Centralized Management of Academic Space
Academic teaching space is a costly resource to build and maintain. The need to squeeze more efficient use out of estates has resulted in a move away from locally owned departmental spaces to models where non-specialist rooms are shared by multiple departments based on need and availability (as opposed to the perceived ownership or right of use). This can take the form of institutional spaces shared by all departments, overlapping zones based on geographic proximity, or a combination of the two. This, in turn, has necessitated more centralised management to ensure fair use and global reporting for space management and planning, and the responsibility for rooming often rests with a single central team or business unit who may, or may not, also be responsible for scheduling.
Benefits of Rooming Automation
Either way, such a team can benefit from rooming-only automation with relatively little effort. CELCAT Automation provides tools to quickly convert an existing scheduled timetable into a series of so-called templates and constraints. These can then be refined and sent to the automation engine for rooming only, whilst leaving all the events at their manually scheduled times. CELCAT Automation is also very flexible, allowing users to automate any chosen subset of their events. Additionally, Automation does not remove the element of human control from the timetable. It assigns rooms to events in a fast batch process guided by constraints and weights but, after that, the affected events can continue to be edited just like any other CELCAT event- which includes changing the room(s) manually or with the Room Adviser.

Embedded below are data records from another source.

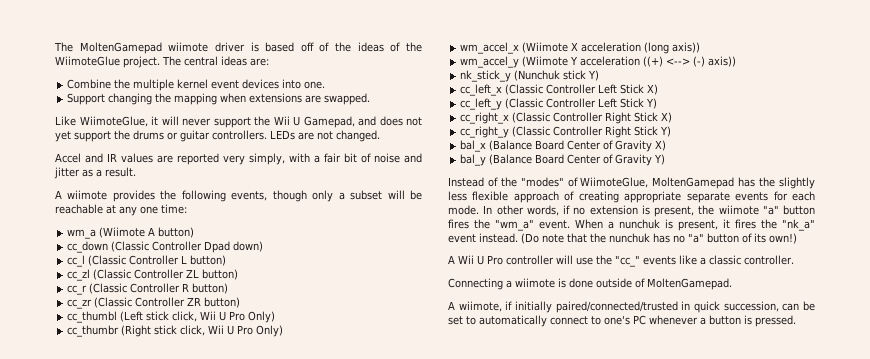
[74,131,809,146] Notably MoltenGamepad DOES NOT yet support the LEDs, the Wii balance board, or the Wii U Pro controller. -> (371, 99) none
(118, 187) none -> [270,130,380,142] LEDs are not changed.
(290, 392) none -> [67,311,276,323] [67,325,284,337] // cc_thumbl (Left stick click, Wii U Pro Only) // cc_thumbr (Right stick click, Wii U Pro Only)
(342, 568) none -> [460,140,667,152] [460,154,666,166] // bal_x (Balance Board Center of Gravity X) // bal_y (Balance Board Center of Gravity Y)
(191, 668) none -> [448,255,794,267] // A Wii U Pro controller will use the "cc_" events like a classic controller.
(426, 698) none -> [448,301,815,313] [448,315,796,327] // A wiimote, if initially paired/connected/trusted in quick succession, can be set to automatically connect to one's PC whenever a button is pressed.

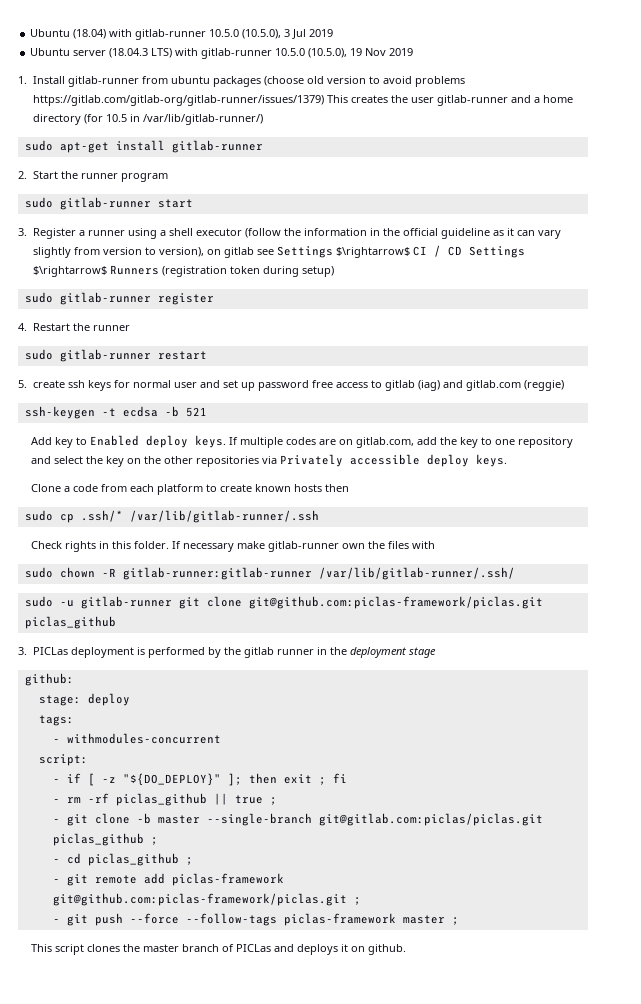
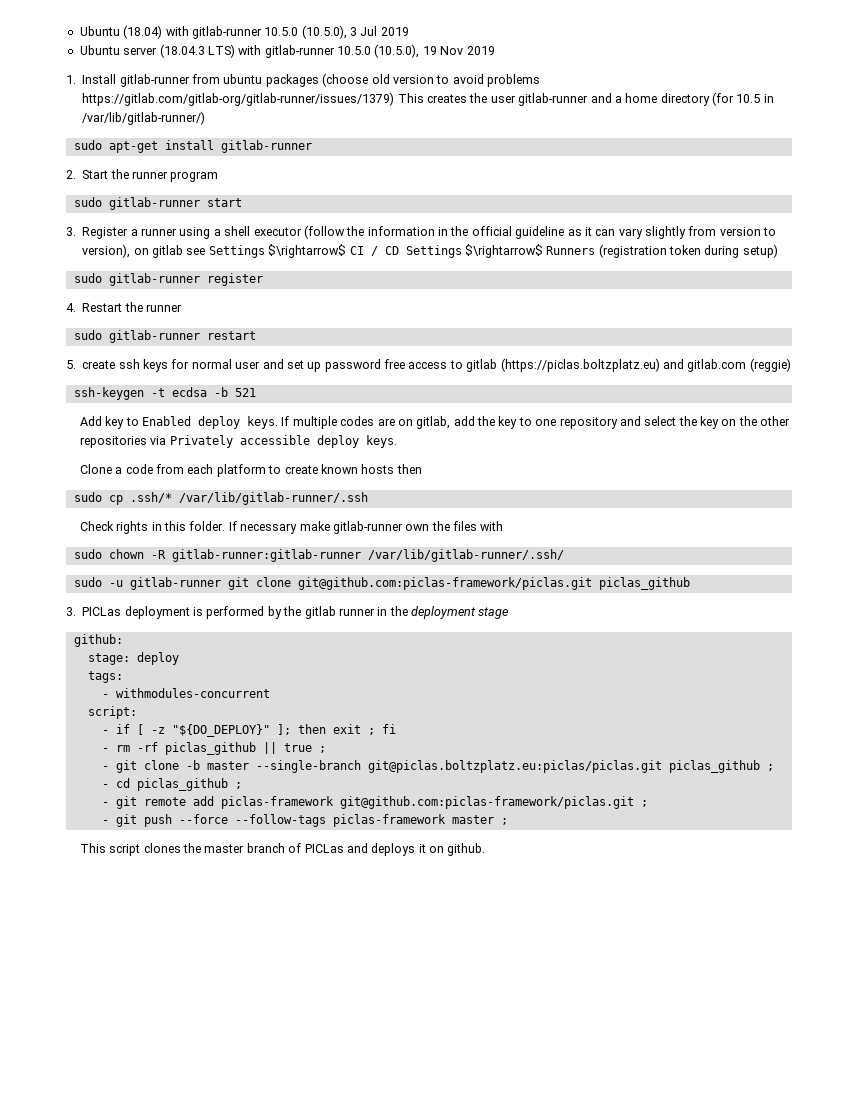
[417,380,440,391] (iag) -> [500,358,660,372] (https://piclas.boltzplatz.eu)
[356,437,415,448] gitlab.com, -> [416,416,451,429] gitlab,
[318,813,543,826] git@gitlab.com:piclas/piclas.git -> [367,760,662,773] git@piclas.boltzplatz.eu:piclas/piclas.git

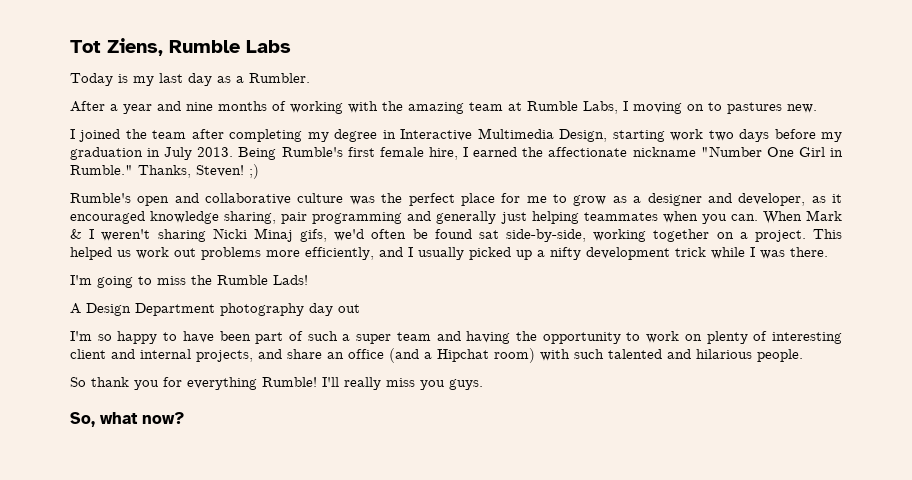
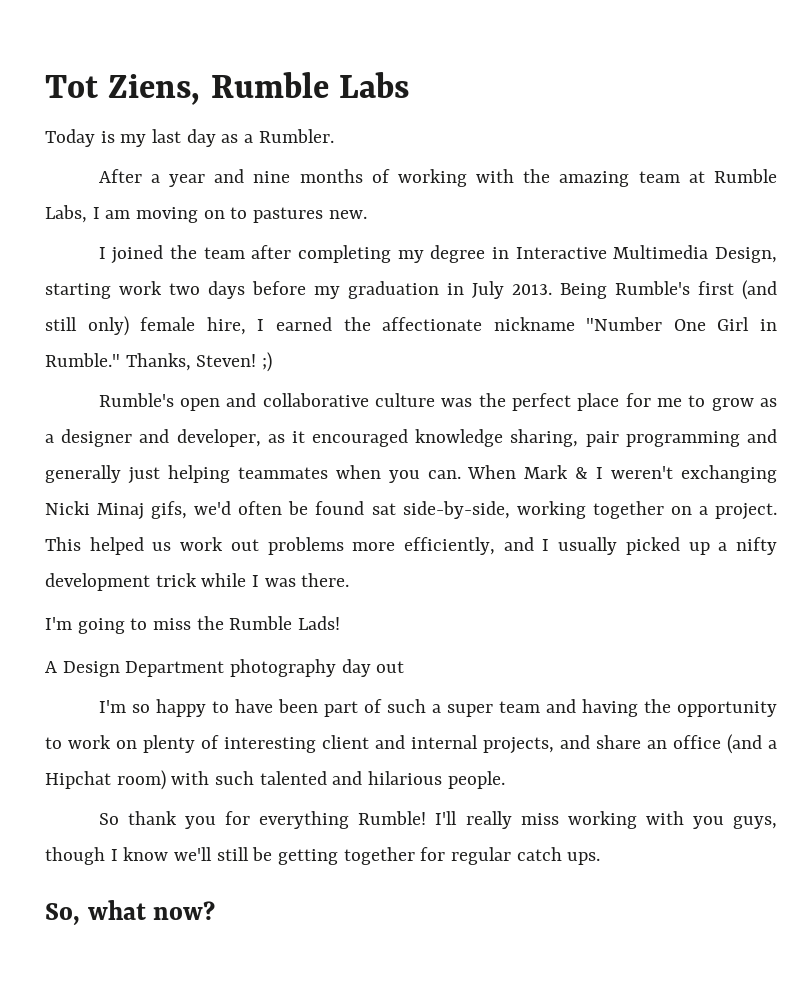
(628, 106) none -> [105,210,131,219] am
(375, 152) none -> [742,280,777,300] [45,316,129,336] (and still only)
[157,229,206,242] sharing -> [681,465,777,483] exchanging
[420,379,483,390] you guys. -> [567,811,777,829] [45,847,601,865] working with you guys, though I know we'll still be getting together for regular catch ups.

Time Savings and Efficiency
From a process perspective, this can bring significant time savings. At one of our clients, the entire process to room about 1,500 scheduled events into shared rooms takes less than an hour, shaving an estimated two weeks from the team’s timetable work every year. In addition to time savings, automation allows users to gain valuable insights into their timetable through reporting, identifying bottlenecks, and quickly running ‘what-if’ modelling scenarios to measure the effects of removing or adding rooms to the estate.
Implementation Strategy
For institutions looking to move to full automated timetabling, which includes scheduling, implementing rooming-only automation as a first step can serve as a ‘quick win’ to build trust and convince stakeholders of the value of automation. It also helps to gradually increase the users’ technical familiarity and competency with the software and concepts, reducing the need for complex training. Lastly, from a risk management perspective, it can initially be run in parallel with the usual manual rooming processes with relatively little extra effort, allowing for a safe objective comparison of the outcomes before deciding which of the final two timetables to publish and use.